'''

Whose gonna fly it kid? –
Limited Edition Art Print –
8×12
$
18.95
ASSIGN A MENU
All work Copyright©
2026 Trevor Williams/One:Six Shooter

'''

* [Task to carry out] Count the lines of the data above that contain the string "Shooter", and give only that number.

* [Result of the task] 1